[YOUR TASK] The answer must reproduce every record exactly, with all pictures omitted.

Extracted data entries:
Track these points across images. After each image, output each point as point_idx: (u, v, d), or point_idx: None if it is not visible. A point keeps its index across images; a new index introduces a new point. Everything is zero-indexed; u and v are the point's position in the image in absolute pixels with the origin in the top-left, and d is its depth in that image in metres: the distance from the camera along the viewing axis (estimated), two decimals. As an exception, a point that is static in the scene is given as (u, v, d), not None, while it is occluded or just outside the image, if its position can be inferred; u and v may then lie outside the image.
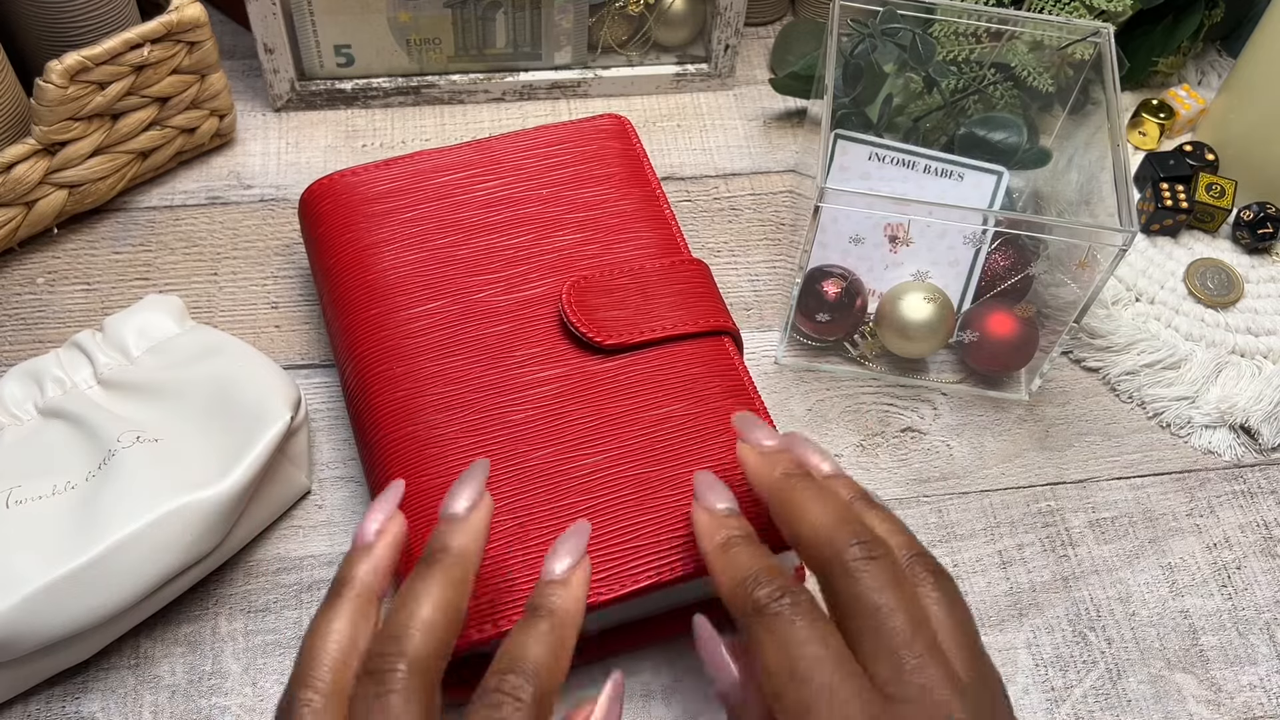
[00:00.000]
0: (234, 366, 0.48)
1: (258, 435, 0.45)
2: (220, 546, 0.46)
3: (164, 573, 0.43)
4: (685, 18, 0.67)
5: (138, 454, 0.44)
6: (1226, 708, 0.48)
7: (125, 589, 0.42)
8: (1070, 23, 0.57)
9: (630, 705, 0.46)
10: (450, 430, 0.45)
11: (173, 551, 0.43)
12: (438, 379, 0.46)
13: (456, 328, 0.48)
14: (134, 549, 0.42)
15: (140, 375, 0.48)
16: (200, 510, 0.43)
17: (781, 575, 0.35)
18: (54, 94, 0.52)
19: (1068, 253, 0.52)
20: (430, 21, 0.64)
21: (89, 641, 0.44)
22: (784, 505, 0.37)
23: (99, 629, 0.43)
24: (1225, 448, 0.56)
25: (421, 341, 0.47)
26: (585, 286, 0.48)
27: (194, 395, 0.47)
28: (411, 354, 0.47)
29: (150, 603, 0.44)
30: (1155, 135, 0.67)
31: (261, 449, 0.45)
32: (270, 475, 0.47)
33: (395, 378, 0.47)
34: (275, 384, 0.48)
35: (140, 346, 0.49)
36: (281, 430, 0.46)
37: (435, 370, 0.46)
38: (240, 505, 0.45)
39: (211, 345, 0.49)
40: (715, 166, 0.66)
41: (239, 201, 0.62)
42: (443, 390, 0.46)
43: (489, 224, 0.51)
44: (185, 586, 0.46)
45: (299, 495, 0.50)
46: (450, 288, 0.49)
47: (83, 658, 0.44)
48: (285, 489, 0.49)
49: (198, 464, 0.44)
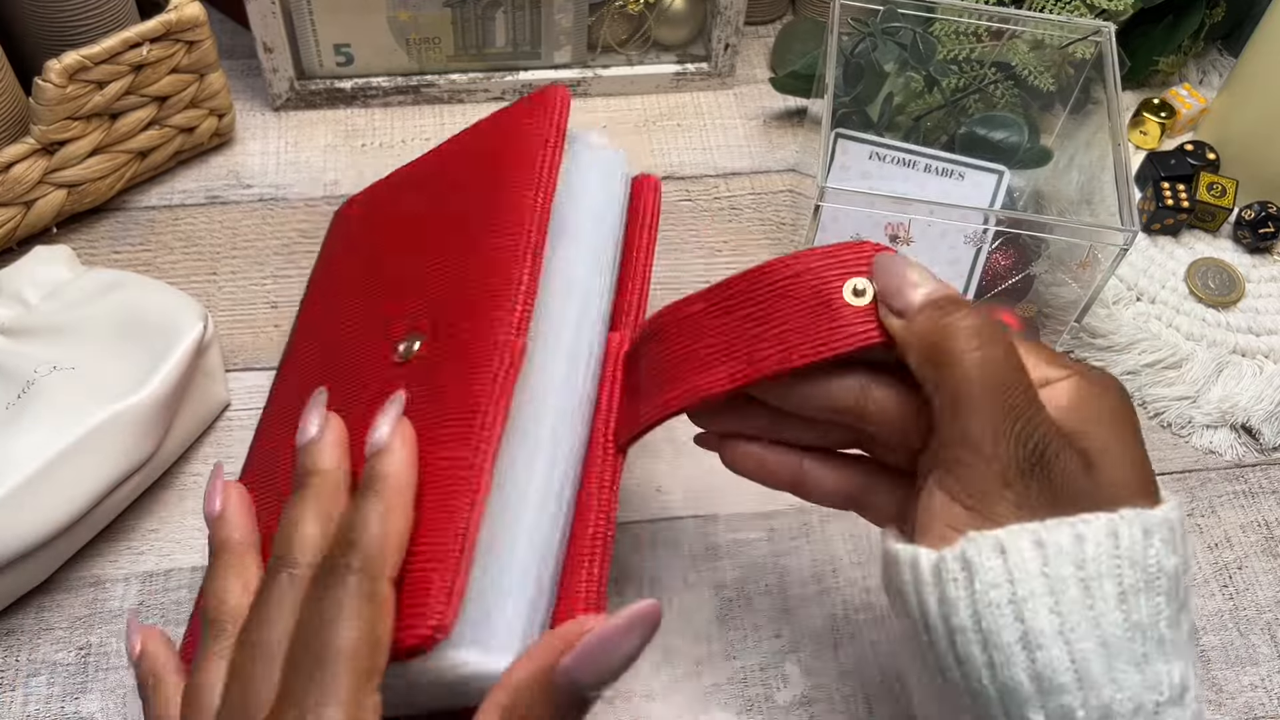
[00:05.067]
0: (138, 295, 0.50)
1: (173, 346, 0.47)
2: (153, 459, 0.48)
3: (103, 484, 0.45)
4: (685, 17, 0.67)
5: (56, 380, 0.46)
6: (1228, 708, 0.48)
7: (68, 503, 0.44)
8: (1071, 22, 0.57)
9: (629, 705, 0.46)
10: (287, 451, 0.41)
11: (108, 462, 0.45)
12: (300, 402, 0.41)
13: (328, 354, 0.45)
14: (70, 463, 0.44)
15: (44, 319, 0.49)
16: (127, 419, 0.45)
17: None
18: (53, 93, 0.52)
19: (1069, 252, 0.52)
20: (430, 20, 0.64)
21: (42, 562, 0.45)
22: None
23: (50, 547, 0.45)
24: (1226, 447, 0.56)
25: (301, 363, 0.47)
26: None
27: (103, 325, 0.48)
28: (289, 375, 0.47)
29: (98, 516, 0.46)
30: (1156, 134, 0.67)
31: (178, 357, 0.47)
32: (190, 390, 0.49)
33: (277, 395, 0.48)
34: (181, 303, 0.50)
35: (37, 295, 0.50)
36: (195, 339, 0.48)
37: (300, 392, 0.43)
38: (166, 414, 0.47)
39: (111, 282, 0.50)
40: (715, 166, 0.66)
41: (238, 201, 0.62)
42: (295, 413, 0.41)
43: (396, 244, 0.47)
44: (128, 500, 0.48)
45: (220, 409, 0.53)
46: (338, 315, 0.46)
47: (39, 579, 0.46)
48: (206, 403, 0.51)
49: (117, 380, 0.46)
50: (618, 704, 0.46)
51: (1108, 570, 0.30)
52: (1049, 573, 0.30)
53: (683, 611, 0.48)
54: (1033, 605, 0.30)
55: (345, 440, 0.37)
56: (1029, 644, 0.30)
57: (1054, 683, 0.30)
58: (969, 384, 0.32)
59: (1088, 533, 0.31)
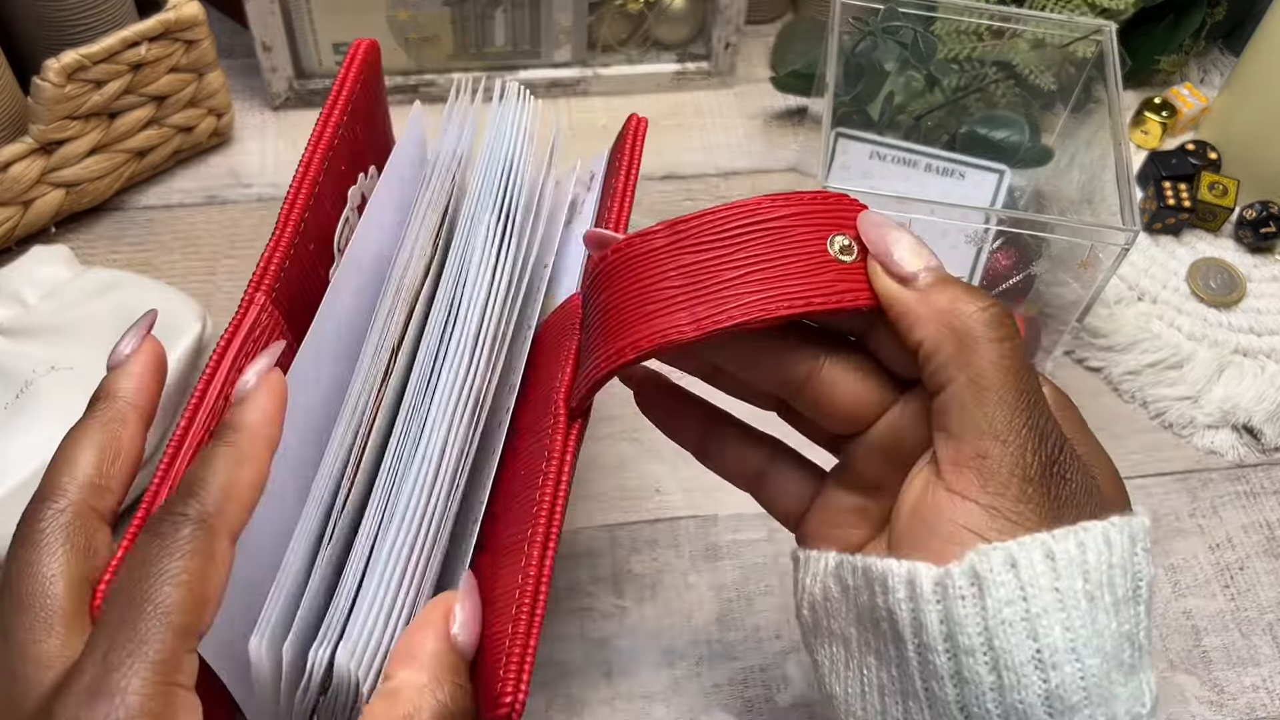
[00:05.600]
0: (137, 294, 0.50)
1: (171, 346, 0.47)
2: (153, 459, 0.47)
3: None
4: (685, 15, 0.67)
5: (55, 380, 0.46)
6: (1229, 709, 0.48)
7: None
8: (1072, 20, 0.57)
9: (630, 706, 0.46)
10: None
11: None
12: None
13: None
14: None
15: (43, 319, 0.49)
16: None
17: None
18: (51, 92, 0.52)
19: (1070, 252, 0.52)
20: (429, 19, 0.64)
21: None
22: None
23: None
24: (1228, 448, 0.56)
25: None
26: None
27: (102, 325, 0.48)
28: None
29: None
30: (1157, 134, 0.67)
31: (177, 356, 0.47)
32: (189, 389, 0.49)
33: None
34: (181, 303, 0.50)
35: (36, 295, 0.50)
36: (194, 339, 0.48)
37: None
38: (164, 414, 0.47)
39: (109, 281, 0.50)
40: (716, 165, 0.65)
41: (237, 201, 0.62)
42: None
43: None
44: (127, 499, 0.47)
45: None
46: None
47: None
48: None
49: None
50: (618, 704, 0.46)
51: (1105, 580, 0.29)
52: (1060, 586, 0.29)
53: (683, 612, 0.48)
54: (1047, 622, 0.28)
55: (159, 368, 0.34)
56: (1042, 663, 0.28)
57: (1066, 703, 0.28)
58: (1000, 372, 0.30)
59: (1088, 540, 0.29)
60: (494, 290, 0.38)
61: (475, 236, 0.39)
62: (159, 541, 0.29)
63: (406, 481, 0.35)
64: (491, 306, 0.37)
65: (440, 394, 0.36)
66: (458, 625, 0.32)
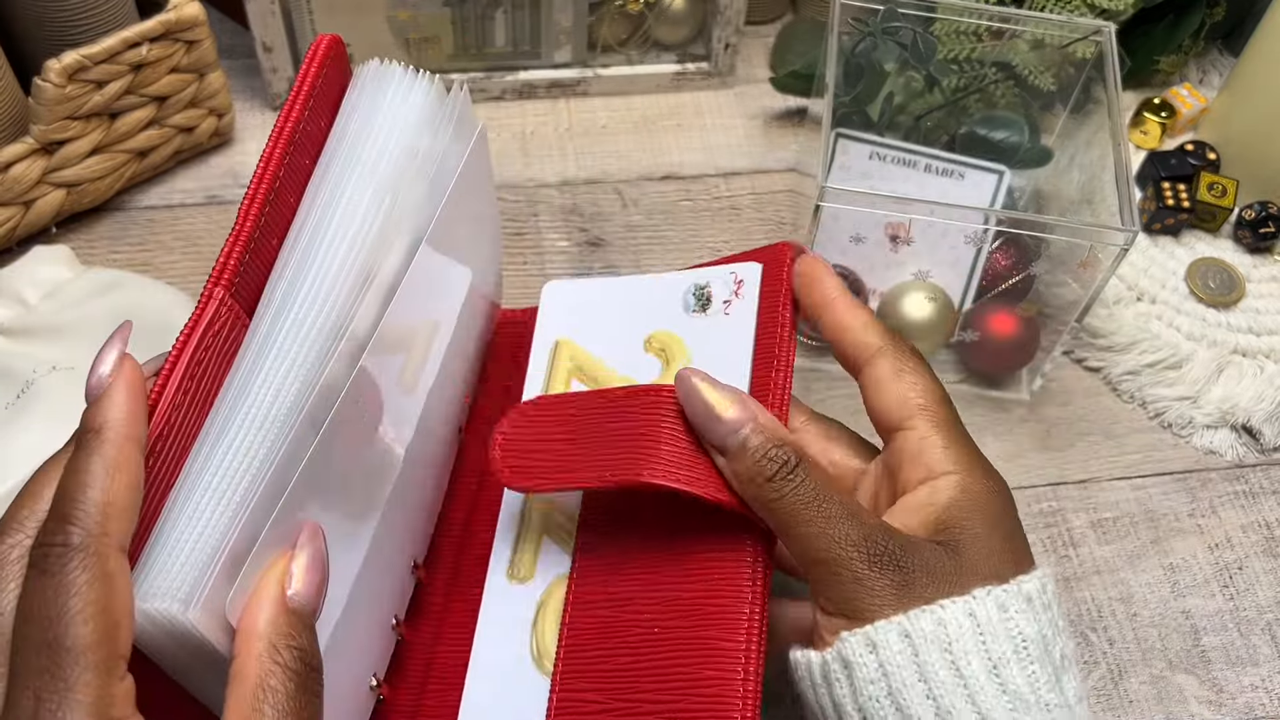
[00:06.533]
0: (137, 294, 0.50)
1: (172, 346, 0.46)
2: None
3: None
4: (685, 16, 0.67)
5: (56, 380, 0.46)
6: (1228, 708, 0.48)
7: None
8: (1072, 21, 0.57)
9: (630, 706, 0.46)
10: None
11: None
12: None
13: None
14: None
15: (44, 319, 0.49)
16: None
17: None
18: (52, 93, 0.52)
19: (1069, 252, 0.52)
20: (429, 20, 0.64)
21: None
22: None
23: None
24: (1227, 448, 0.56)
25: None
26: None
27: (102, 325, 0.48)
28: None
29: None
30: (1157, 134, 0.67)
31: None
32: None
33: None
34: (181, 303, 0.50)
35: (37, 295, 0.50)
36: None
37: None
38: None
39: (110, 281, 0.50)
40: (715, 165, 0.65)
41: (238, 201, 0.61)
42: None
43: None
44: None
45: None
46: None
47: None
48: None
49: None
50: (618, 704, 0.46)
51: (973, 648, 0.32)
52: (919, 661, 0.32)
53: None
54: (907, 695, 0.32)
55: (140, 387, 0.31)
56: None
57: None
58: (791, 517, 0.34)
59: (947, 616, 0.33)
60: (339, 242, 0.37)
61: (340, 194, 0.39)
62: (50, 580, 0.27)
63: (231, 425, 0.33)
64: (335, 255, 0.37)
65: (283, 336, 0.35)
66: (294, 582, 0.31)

[RESPONSE]
Track these points across images. After each image, output each point as point_idx: (u, v, d), or point_idx: None if it is not visible. A point keeps its index across images; a new index introduces a new point. Everything is zero-indexed; u and v are the point's position in the image in absolute pixels with the origin in the top-left, and d is its depth in that image in metres: the distance from the camera along the viewing axis (estimated), two decimals. As an exception, a point that is static in the scene is given as (u, v, d), not None, while it is occluded or just outside the image, if its position can be inferred; u and v may then lie outside the image.
[00:00.000]
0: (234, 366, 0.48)
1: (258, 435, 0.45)
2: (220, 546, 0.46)
3: (164, 573, 0.43)
4: (685, 18, 0.67)
5: (138, 454, 0.44)
6: (1226, 708, 0.48)
7: (125, 589, 0.42)
8: (1070, 23, 0.57)
9: (630, 705, 0.46)
10: (450, 430, 0.45)
11: (173, 551, 0.43)
12: (438, 379, 0.46)
13: (456, 328, 0.48)
14: (134, 549, 0.42)
15: (140, 375, 0.48)
16: (200, 510, 0.43)
17: (781, 575, 0.35)
18: (54, 94, 0.52)
19: (1068, 253, 0.52)
20: (430, 21, 0.64)
21: (89, 641, 0.44)
22: (784, 505, 0.37)
23: (99, 629, 0.43)
24: (1225, 448, 0.56)
25: (421, 341, 0.47)
26: (585, 286, 0.48)
27: (194, 395, 0.47)
28: (411, 354, 0.47)
29: (150, 603, 0.44)
30: (1155, 135, 0.67)
31: (261, 449, 0.45)
32: (270, 475, 0.47)
33: (395, 378, 0.47)
34: (275, 384, 0.48)
35: (140, 346, 0.49)
36: (281, 430, 0.46)
37: (435, 370, 0.46)
38: (240, 505, 0.45)
39: (211, 345, 0.49)
40: (715, 166, 0.66)
41: (239, 201, 0.62)
42: (443, 390, 0.46)
43: (489, 224, 0.51)
44: (185, 586, 0.46)
45: (299, 495, 0.50)
46: (450, 288, 0.49)
47: (83, 658, 0.44)
48: (285, 489, 0.49)
49: (198, 464, 0.44)
[00:05.067]
0: (138, 295, 0.50)
1: (173, 346, 0.47)
2: (153, 459, 0.48)
3: (103, 484, 0.45)
4: (685, 17, 0.67)
5: (56, 380, 0.46)
6: (1228, 708, 0.48)
7: (68, 503, 0.44)
8: (1071, 22, 0.57)
9: (629, 705, 0.46)
10: (287, 451, 0.41)
11: (108, 462, 0.45)
12: (300, 402, 0.41)
13: (328, 354, 0.45)
14: (70, 463, 0.44)
15: (44, 319, 0.49)
16: (127, 419, 0.45)
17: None
18: (53, 93, 0.52)
19: (1069, 252, 0.52)
20: (430, 20, 0.64)
21: (42, 562, 0.45)
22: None
23: (50, 547, 0.45)
24: (1226, 447, 0.56)
25: (301, 363, 0.47)
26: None
27: (103, 325, 0.48)
28: (289, 375, 0.47)
29: (98, 516, 0.46)
30: (1156, 134, 0.67)
31: (178, 357, 0.47)
32: (190, 390, 0.49)
33: (277, 395, 0.48)
34: (181, 303, 0.50)
35: (37, 295, 0.50)
36: (195, 339, 0.48)
37: (300, 392, 0.43)
38: (166, 414, 0.47)
39: (111, 282, 0.50)
40: (715, 166, 0.66)
41: (238, 201, 0.62)
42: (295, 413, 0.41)
43: (396, 244, 0.47)
44: (128, 500, 0.48)
45: (220, 409, 0.53)
46: (338, 315, 0.46)
47: (39, 579, 0.46)
48: (206, 403, 0.51)
49: (117, 380, 0.46)
50: (618, 704, 0.46)
51: (1108, 570, 0.30)
52: (1049, 573, 0.30)
53: (683, 611, 0.48)
54: (1033, 605, 0.30)
55: (345, 440, 0.37)
56: (1029, 644, 0.30)
57: (1054, 683, 0.30)
58: (969, 384, 0.32)
59: (1088, 533, 0.31)
[00:05.600]
0: (137, 294, 0.50)
1: (171, 346, 0.47)
2: (153, 459, 0.47)
3: None
4: (685, 15, 0.67)
5: (55, 380, 0.46)
6: (1229, 709, 0.48)
7: None
8: (1072, 20, 0.57)
9: (630, 706, 0.46)
10: None
11: None
12: None
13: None
14: None
15: (43, 319, 0.49)
16: None
17: None
18: (51, 92, 0.52)
19: (1070, 252, 0.52)
20: (429, 19, 0.64)
21: None
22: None
23: None
24: (1228, 448, 0.56)
25: None
26: None
27: (102, 325, 0.48)
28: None
29: None
30: (1157, 134, 0.67)
31: (177, 356, 0.47)
32: (189, 389, 0.49)
33: None
34: (181, 303, 0.50)
35: (36, 295, 0.50)
36: (194, 339, 0.48)
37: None
38: (164, 414, 0.47)
39: (109, 281, 0.50)
40: (716, 165, 0.65)
41: (237, 201, 0.62)
42: None
43: None
44: (127, 499, 0.47)
45: None
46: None
47: None
48: None
49: None
50: (618, 704, 0.46)
51: (1105, 580, 0.29)
52: (1060, 586, 0.29)
53: (683, 612, 0.48)
54: (1047, 622, 0.28)
55: (159, 368, 0.34)
56: (1042, 663, 0.28)
57: (1066, 703, 0.28)
58: (1000, 372, 0.30)
59: (1088, 540, 0.29)
60: (494, 290, 0.38)
61: (475, 236, 0.39)
62: (159, 541, 0.29)
63: (406, 481, 0.35)
64: (491, 306, 0.37)
65: (440, 394, 0.36)
66: (458, 625, 0.32)
[00:06.533]
0: (137, 294, 0.50)
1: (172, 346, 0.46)
2: None
3: None
4: (685, 16, 0.67)
5: (56, 380, 0.46)
6: (1228, 708, 0.48)
7: None
8: (1072, 21, 0.57)
9: (630, 706, 0.46)
10: None
11: None
12: None
13: None
14: None
15: (44, 319, 0.49)
16: None
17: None
18: (52, 93, 0.52)
19: (1069, 252, 0.52)
20: (429, 20, 0.64)
21: None
22: None
23: None
24: (1227, 448, 0.56)
25: None
26: None
27: (102, 325, 0.48)
28: None
29: None
30: (1157, 134, 0.67)
31: None
32: None
33: None
34: (181, 303, 0.50)
35: (37, 295, 0.50)
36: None
37: None
38: None
39: (110, 281, 0.50)
40: (715, 165, 0.65)
41: (238, 201, 0.61)
42: None
43: None
44: None
45: None
46: None
47: None
48: None
49: None
50: (618, 704, 0.46)
51: (973, 648, 0.32)
52: (919, 661, 0.32)
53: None
54: (907, 695, 0.32)
55: (140, 387, 0.31)
56: None
57: None
58: (791, 517, 0.34)
59: (947, 616, 0.33)
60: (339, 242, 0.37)
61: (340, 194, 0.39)
62: (50, 580, 0.27)
63: (231, 425, 0.33)
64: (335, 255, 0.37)
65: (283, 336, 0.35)
66: (294, 582, 0.31)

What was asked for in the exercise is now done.